◆ **READING TEXT**:
Compare this with the following Java code:

// This is much "harder" ...
List<Object> objects = unknownSize();
for (Object object : objects) {
    doSomethingWith(object);
}

// ... than this, where we "know" the list
// only contains one value
for (Object object : Collections.singletonList("abc")) {
    doSomethingWith(object);
}

If Java had such optimisation capabilities (bonus question: can the JIT do it?), then the second loop could be optimised as such:

// The loop can be avoided:
doSomethingWith("abc");

Let’s look at Oracle

Let’s look at a concrete example with Oracle:

CREATE TABLE x1 (
  a NUMBER(10) NOT NULL,
  data VARCHAR2(100),
  CONSTRAINT pk_y1 PRIMARY KEY (a)
);

CREATE TABLE y1 (
  a NUMBER(10) NOT NULL, 
  optional_data VARCHAR2(100),
  CONSTRAINT fk_y1 FOREIGN KEY (a) REFERENCES x1(a)
);

CREATE INDEX i1 ON y1(a);
CREATE INDEX i1data ON x1(data);

INSERT INTO x1
SELECT level, dbms_random.string('a', 100)
FROM dual
CONNECT BY level <= 10000;

INSERT INTO y1
SELECT level, dbms_random.string('a', 100)
FROM dual
CONNECT BY level <= 5000;

This is a typical one-to-many relationship between x1 and y1. With the constraints in place, there can be between 0 and N rows in y1 for each row in x1. As a user, we know that there is only one value in y1 for any value in x1, but we don’t enforce this knowledge with a constraint.

Let’s look at the following query:

SELECT count(*)
FROM x1
JOIN y1 USING (a)
WHERE data LIKE 'a%';

What we’re doing here is we want all values in x1 whose data starts with the letter ‘a’, and for which we also have any optional_data. The execution plan is

-----------------------------------------------------
| Operation                | Name   | Rows  | Cost  |
-----------------------------------------------------
| SELECT STATEMENT         |        |       |    29 |
|  SORT AGGREGATE          |        |     1 |       |
|   HASH JOIN              |        |   176 |    29 |
|    VIEW                  |        |   176 |    24 |
|     HASH JOIN            |        |       |       |
|      INDEX RANGE SCAN    | I1DATA |   176 |     4 |
|      INDEX FAST FULL SCAN| PK_Y1  |   176 |    24 |
|    INDEX FAST FULL SCAN  | I1     |  5000 |     5 |
-----------------------------------------------------

As you can see, Oracle chooses to run a hash join operation, which means that all the values from x1 starting with ‘a’ are fetched (around 176), and joined in a hashmap with the entire set of values in y1, fetched from the index i1 (5000 values).

◆ **YOUR TASK**: Render this sentence from the query optimization text into Spanish: "With the constraints in place, there can be between 0 and N rows in y1 for each row in x1."

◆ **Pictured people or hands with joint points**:
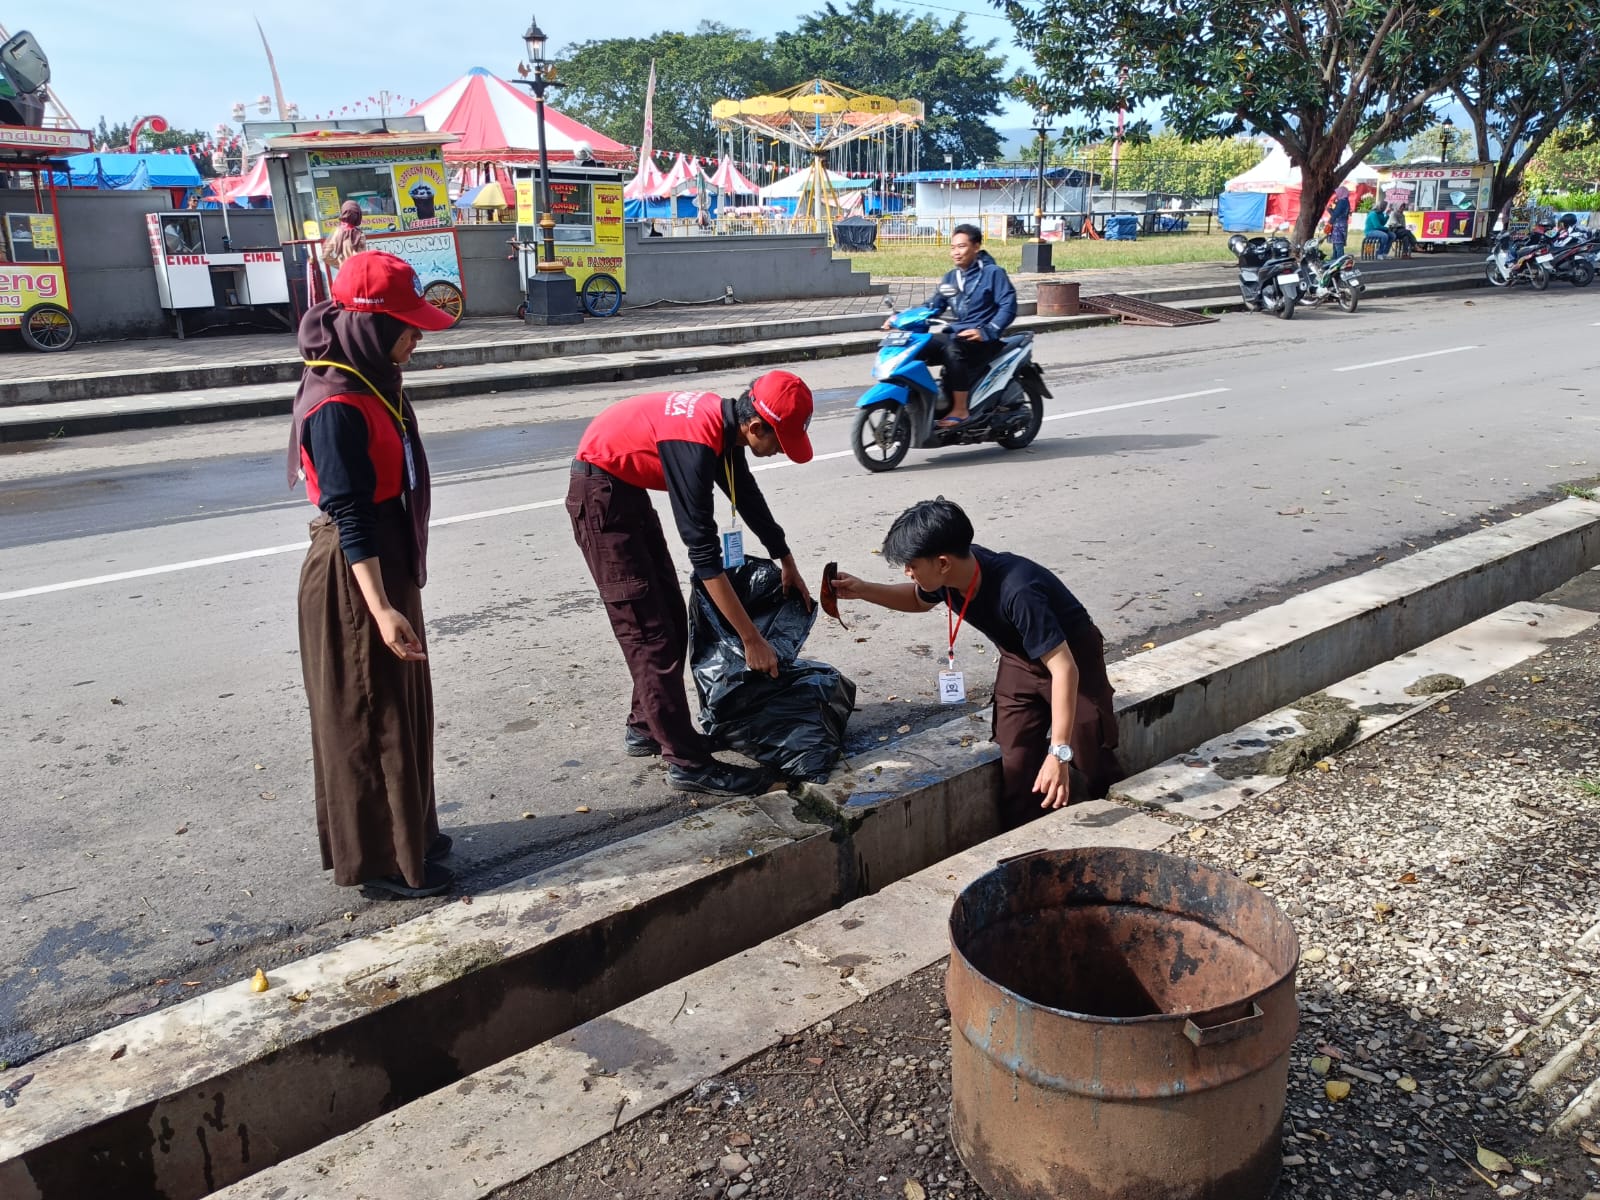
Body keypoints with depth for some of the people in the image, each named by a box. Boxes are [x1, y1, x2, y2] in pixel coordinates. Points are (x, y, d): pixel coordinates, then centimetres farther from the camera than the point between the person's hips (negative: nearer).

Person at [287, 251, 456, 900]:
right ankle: (377, 858, 16)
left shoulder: (375, 386, 8)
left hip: (389, 565, 10)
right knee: (368, 717, 2)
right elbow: (350, 514, -25)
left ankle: (408, 831, 35)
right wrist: (379, 608, -31)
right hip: (352, 578, -10)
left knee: (401, 705, 19)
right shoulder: (337, 407, -21)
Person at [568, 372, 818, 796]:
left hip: (629, 489, 10)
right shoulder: (696, 444, -31)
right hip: (600, 493, -10)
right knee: (650, 631, -10)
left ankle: (646, 728, 25)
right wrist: (752, 639, -27)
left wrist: (788, 565, 22)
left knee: (672, 617, 12)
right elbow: (704, 554, -31)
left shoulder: (726, 421, -4)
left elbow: (749, 497, 14)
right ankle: (688, 762, -5)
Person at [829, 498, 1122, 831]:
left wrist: (1059, 753, -43)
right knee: (1017, 766, 1)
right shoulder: (950, 576, -19)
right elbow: (919, 599, 7)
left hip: (1072, 658, -6)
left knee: (1092, 766, -2)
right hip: (1020, 663, 6)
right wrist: (862, 590, -9)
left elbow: (1064, 668, -40)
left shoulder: (1018, 592, -41)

◆ **WRITTEN RESPONSE**: Con las restricciones establecidas, puede haber entre 0 y N filas en y1 por cada fila en x1.